Chronique

Dave Liebman et Enrico Intra

Liebman Meets Intra Live

Dave Liebman (ts, ss, fl), Enrico Intra (p), Marco Vaggi (b), Tony Arco (dm) et Alessandro Melchiorre (num)

Label / Distribution : EGEA

En publiant en 2008 Dream Of Nite et Negative Space, Emarcy immortalisait la tournée italienne [1] d’un quartet emmené par le grand Dave Liebman, accompagné par la fine fleur du jazz transalpin : le pianiste Roberto Tarenzi, le bassiste Paolo Benedettini et le batteur Tony Arco.

C’est une tournée datant du printemps 2008 que propose aujourd’hui le label italien Alfa Music. Le quartet est toujours de composition « coltranienne » [2], les partenaires sont toujours italiens, et le batteur est toujours Tony Arco. (Le pianiste est cette fois Enrico Intra et le bassiste Marco Vaggi). Le résultat est très différent. Les compositions d’Intra sont très éloignées des standards et des compositions de Liebman qu’on trouvait sur les disques Emarcy. Dans les notes de pochette, le leader vantait le plaisir pris en compagnie de ses sidemen italiens, et informait le lecteur que ce quartet captait « l’esprit du jazz ». Cet esprit souffle aussi sur Liebman Meets Intra Live, puisque l’improvisation y occupe une place prépondérante, mais les codes classiques du jazz en sont largement absents.

Enrico Intra a souvent flirté avec la musique contemporaine, et ses thèmes, ses développements avec Liebman échappent aux formes conventionnelles. Il convoque même les sons électro-acoustiques d’Alessandro Melchiorre, qui se mêlent au ténor sur « Intraludes », et le piano préparé sur « Per Donatoni ». Intra n’est pas que compositeur ; c’est aussi un pianiste au style dénué de longues phrases, qui ménage une grande place aux silences susceptibles d’ouvrir l’espace et dédaigne le rôle traditionnel attribué aux mains des pianistes de jazz, la gauche accompagnant rythmiquement et harmoniquement le chant de la droite. Le son de ce musicien n’est pas exempt d’une dureté voulue et on pense parfois à Andrew Hill. Ce qui frappe dans sa musique, c’est l’extrême variété des climats, depuis le lyrisme propre aux pianistes italiens (« Mazurca »), jusqu’aux atmosphères sombres et fragmentées, comme une nuit traversée d’éclairs jaillis du soprano (« Per una serenata »).

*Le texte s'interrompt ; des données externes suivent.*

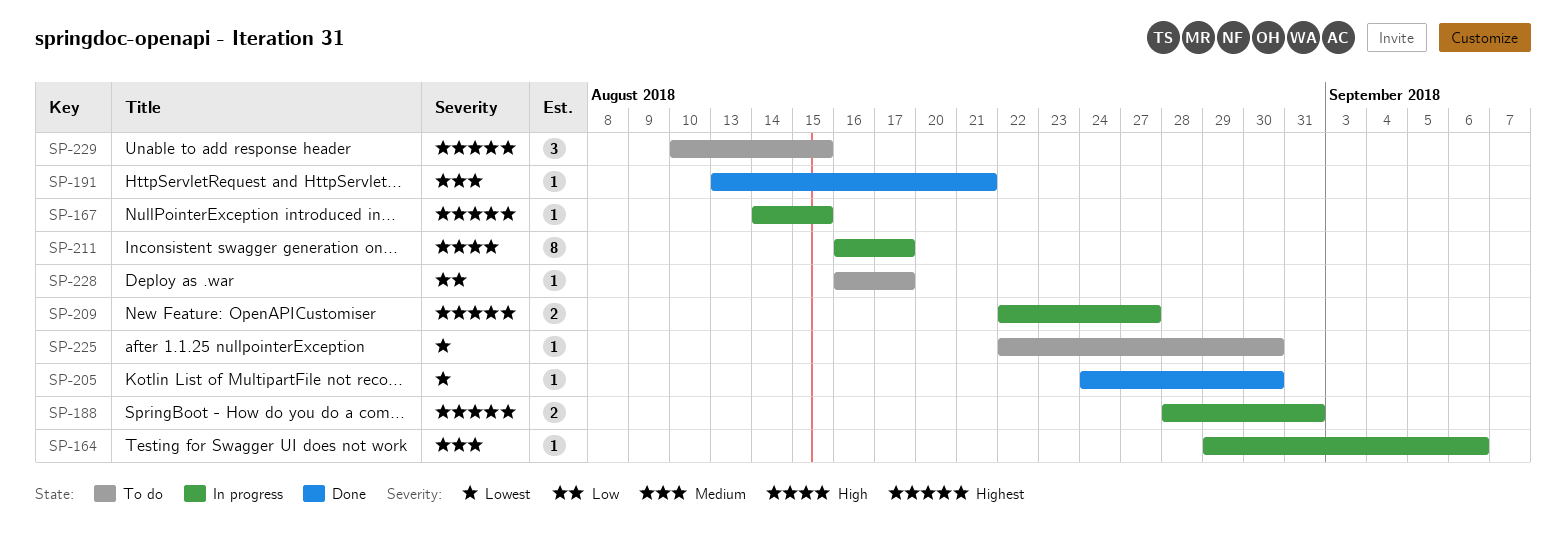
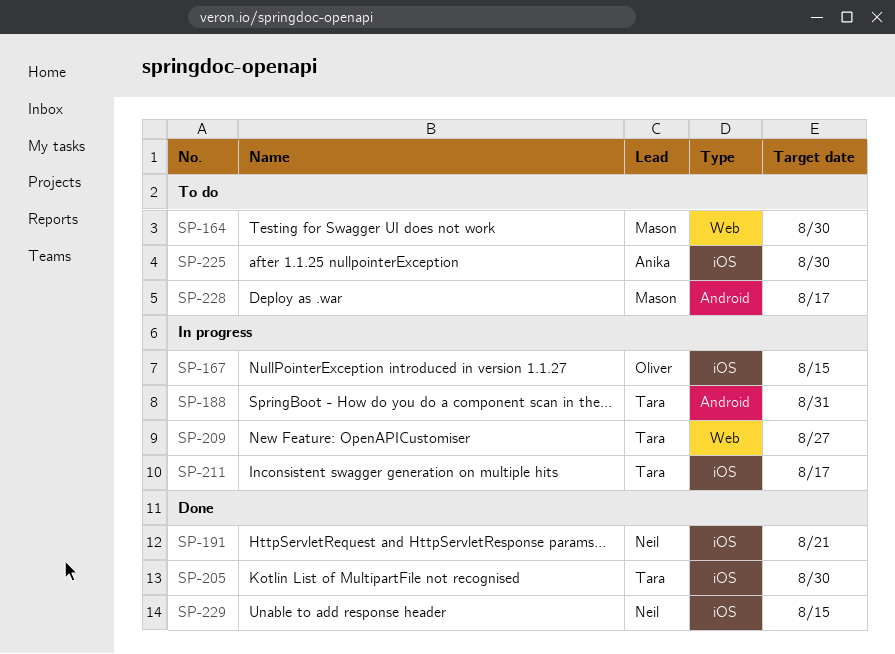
SP-164, status: In progress -> To do
SP-164, due: Sep 6 -> Aug 30
SP-229, status: To do -> Done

Ceux pour qui le jazz doit faire taper du pied ne sont pas oubliés : ils mettront leurs souliers à l’épreuve sur « www.liebman.in » où, tel Debussy, Intra montre qu’on peut faire de la musique avec des exercices en do majeur. Ces changements radicaux de climat et d’esthétique ne sont pas obtenus par la seule alternance des morceaux mais aussi par de brusques revirements au sein d’une même pièce ; voir « Per Donatoni », où le pianiste (qui plonge ses mains dans les entrailles de son instrument pour un résultat assez chaotique), est accompagné des gazouillis de la flûte à bec, le tout dans un climat assez contemporain, vite interrompu par un groove et des harmonies plus jazz avant que la musique, totalement improvisée, ne se déstructure à nouveau pour se conclure par un vamp introduit par le pianiste !

La section rythmique se met au diapason, avec un batteur qui élargit sa palette dynamique, participe souvent par ses frappes sèches à la violence latente de la musique, et varie les couleurs en prenant le risque de ne pas soutenir à lui seul une pulsation de base. Le bassiste n’est pas en reste, qui se retire par moments ou, à d’autres, prend des initiatives hardies (« Zawinul »). L’ensemble n’est certes pas aussi savoureux que les disques plus jazz parus sur le label Emarcy, mais son originalité, à peine altérée par quelques pointes de désinvolture, pourraient bien rendre ce disque intrigant plus apte à supporter de nombreuses écoutes.

par Laurent Poiget // Publié le 22 juin 2009

[1Automne 2005.

[2Coltrane, le phare qui éclaire et guide depuis toujours Dave Liebman.